A time for change in technology
Reflecting on her time across marketing, media, creative and now TV, Portrate considers herself to be one of the first early digital natives. Developing and managing a lot of firsts across various digital platforms, Portrate has her own concerns for the future of technology in the industry, as its evolution creates more questions than solutions.
“The reason I took the role at ThinkTV was because I was heavily invested into digital teams working for me in marketing, running global search programs, doing the world–first relay with Instagram using travel as a subject matter, but I didn’t see growth,” she revealed.
“I kept thinking these things are great new pieces of technology and they should be connecting and they should be getting impact — a commercial or a business impact — and particularly in the past couple of years prior to taking this job, but I just didn’t see it.”
Portrate continued to believe that something was “not right” with digital platforms, seeing no growth and the rising tide of concern around data privacy. She believes the real issue now is there are too many “shiny new platforms and tools” that won’t stand the test of time.
“The online–only players are in really interesting places. If your mission was originally to connect people — whether that’s through search or social or online video — I think where those businesses have moved to is well beyond their original mandates,” Portrate said.
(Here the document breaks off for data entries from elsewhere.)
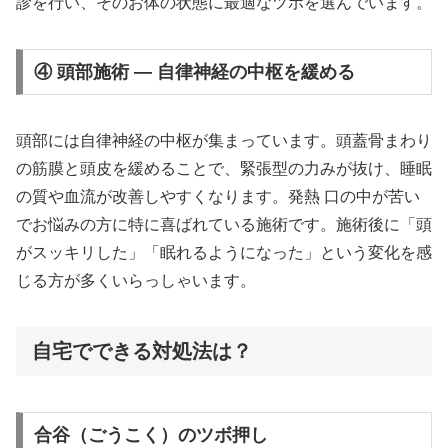
診を行い、そのお体の状態に最適なツボを選んでいます。
④ 頭部施術 — 自律神経の中枢を緩める
頭部には自律神経の中枢が集まっています。頭蓋骨まわり
の筋膜と頭皮を緩めることで、緊張型の力みが抜け、睡眠
の質や血流が改善しやすくなります。発熱 口の中が苦い
でお悩みの方に特に喜ばれている施術です。施術後に「頭
がスッキリした」「眠れるようになった」という変化を感
じる方が多くいらっしゃいます。
自宅でできる対処法は？
合谷（ごうこく）のツボ押し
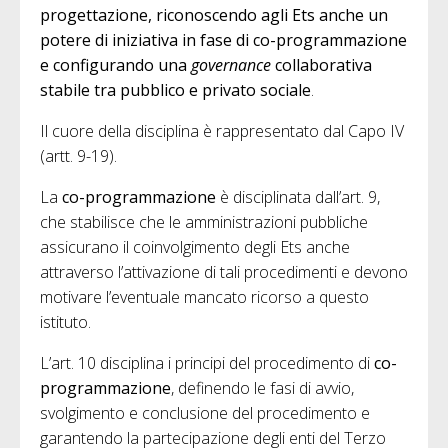
progettazione, riconoscendo agli Ets anche un
potere di iniziativa in fase di co-programmazione
e configurando una
governance
collaborativa
stabile tra pubblico e privato sociale
.
Il cuore della disciplina è rappresentato dal Capo IV
(artt. 9-19).
La
co-programmazione
è disciplinata dall’art. 9,
che stabilisce che le amministrazioni pubbliche
assicurano il coinvolgimento degli Ets anche
attraverso l’attivazione di tali procedimenti e devono
motivare l’eventuale mancato ricorso a questo
istituto.
L’art. 10 disciplina i principi del procedimento di
co-
programmazione
, definendo le fasi di avvio,
svolgimento e conclusione del procedimento e
garantendo la partecipazione degli enti del Terzo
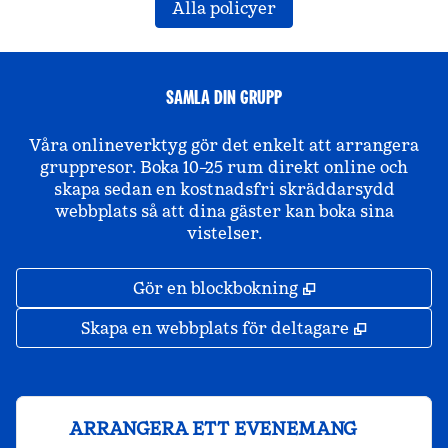
Alla policyer
SAMLA DIN GRUPP
Våra onlineverktyg gör det enkelt att arrangera
gruppresor. Boka 10–25 rum direkt online och
skapa sedan en kostnadsfri skräddarsydd
webbplats så att dina gäster kan boka sina
vistelser.
,
Öppnas i ny fli
Gör en blockbokning
,
Öppnas i 
Skapa en webbplats för deltagare
ARRANGERA ETT EVENEMANG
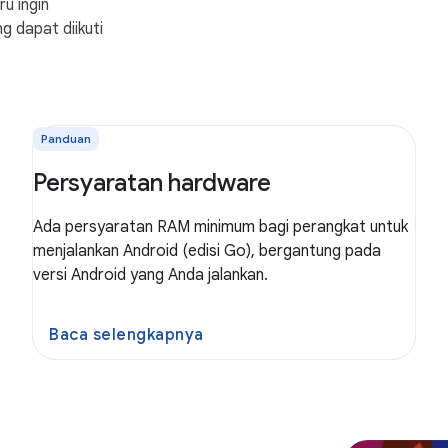
u ingin
g dapat diikuti
Panduan
Persyaratan hardware
Ada persyaratan RAM minimum bagi perangkat untuk
menjalankan Android (edisi Go), bergantung pada
versi Android yang Anda jalankan.
Baca selengkapnya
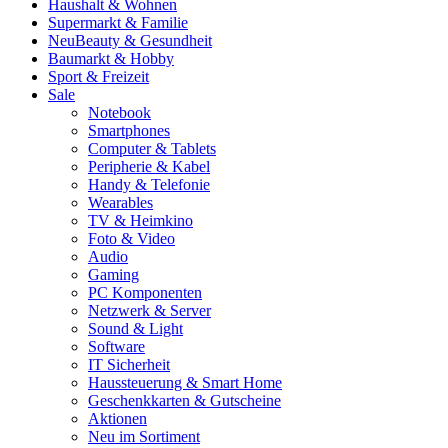
Haushalt & Wohnen
Supermarkt & Familie
Neu
Beauty & Gesundheit
Baumarkt & Hobby
Sport & Freizeit
Sale
Notebook
Smartphones
Computer & Tablets
Peripherie & Kabel
Handy & Telefonie
Wearables
TV & Heimkino
Foto & Video
Audio
Gaming
PC Komponenten
Netzwerk & Server
Sound & Light
Software
IT Sicherheit
Haussteuerung & Smart Home
Geschenkkarten & Gutscheine
Aktionen
Neu im Sortiment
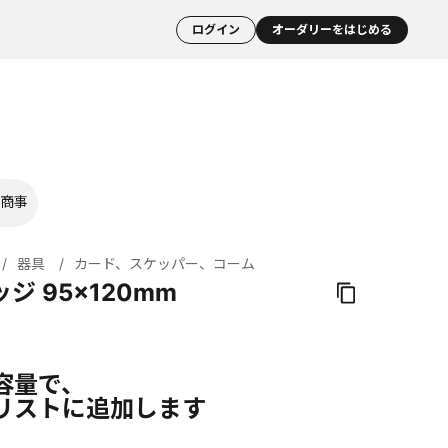
ログイン
オーダリーをはじめる
商事
器具
カード、スケッパー、コーム
ッジ 95×120mm
容量で、
リストに追加します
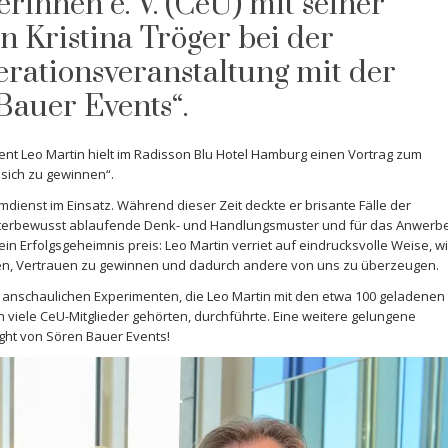
innen e. V. (CeU) mit seiner
in Kristina Tröger bei der
erationsveranstaltung mit der
Bauer Events“.
nt Leo Martin hielt im Radisson Blu Hotel Hamburg einen Vortrag zum
 sich zu gewinnen“.
dienst im Einsatz. Während dieser Zeit deckte er brisante Fälle der
r unterbewusst ablaufende Denk- und Handlungsmuster und für das Anwerb
ein Erfolgsgeheimnis preis: Leo Martin verriet auf eindrucksvolle Weise, w
hmen, Vertrauen zu gewinnen und dadurch andere von uns zu überzeugen.
anschaulichen Experimenten, die Leo Martin mit den etwa 100 geladenen
h viele CeU-Mitglieder gehörten, durchführte. Eine weitere gelungene
ght von Sören Bauer Events!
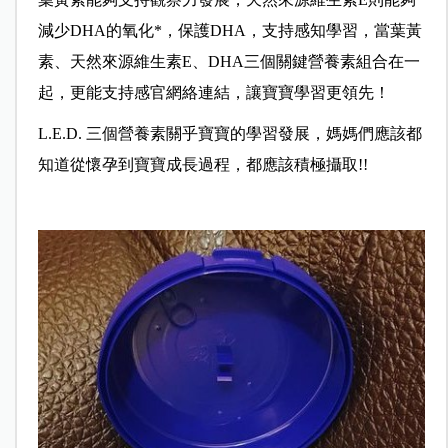
減少DHA的氧化*，保護DHA，支持感知學習，當葉黃
素、天然來源維生素E、DHA三個關鍵營養素組合在一
起，更能支持感官網絡連結，讓寶寶學習更領先！
L.E.D. 三個營養素關乎寶寶的學習發展，媽媽們應該都
知道從懷孕到寶寶成長過程，都應該積極攝取!!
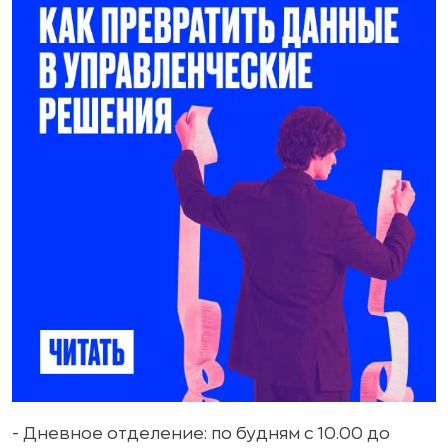
- Дневное отделение: по будням с 10.00 до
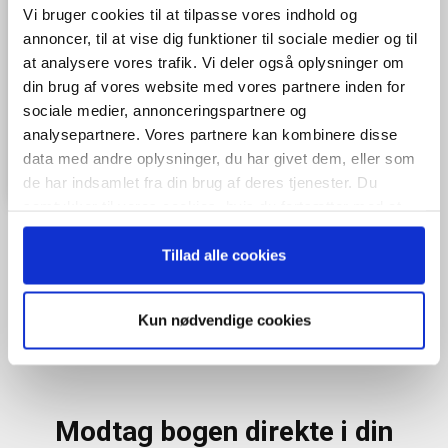
Vi bruger cookies til at tilpasse vores indhold og
annoncer, til at vise dig funktioner til sociale medier og til
at analysere vores trafik. Vi deler også oplysninger om
din brug af vores website med vores partnere inden for
sociale medier, annonceringspartnere og
analysepartnere. Vores partnere kan kombinere disse
data med andre oplysninger, du har givet dem, eller som
de har indsamlet fra din brug af deres tjenester. Du
samtykker til vores cookies, hvis du fortsætter med at
anvende vores hjemmeside.
Tillad alle cookies
Når du trykker "modtag bogen" bliver du tilmeldt Bestyrelsesguidens
ugentlige nyhedsbrev samt markedsføring via mail.
Kun nødvendige cookies
Tilmeld
Modtag bogen direkte i din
“Well, that’s part of the challenge I suppose. I don’t see TV as the thing on the wall. I see it as the content that you watch on any device because that’s what I do. That’s what my teenager does. That’s what all of my friends do.”
Talking TV’s future
That “niggling feeling” that there was something not quite right about the world of digital platform advertising, combined with a long–standing appreciation for TV as a medium, has ultimately led Portrate to where she is now.
When this job came up she saw the opportunity to bridge the gap between marketers and broadcasters and get them together to talk about how the medium can help businesses. Since then, Portrate has led countless events designed to promote the conversation around the future of TV and its role in the broader media landscape. She has also been behind several reports and research studies into the medium’s value and growth in Australia.
“I’d like to do more around the efficacy of television,” she said. “The industry is changing so rapidly, and to be at the forefront of communicating what the benefits of that change are is so exciting and brings together curiosity, brings together technology, brings together commercial outcomes in a way that no other role has ever really crystallised at the right point in time.
“I really feel I’m at the tip of the spear on where the industry is going next, so for me that’s one truly exciting place to be.”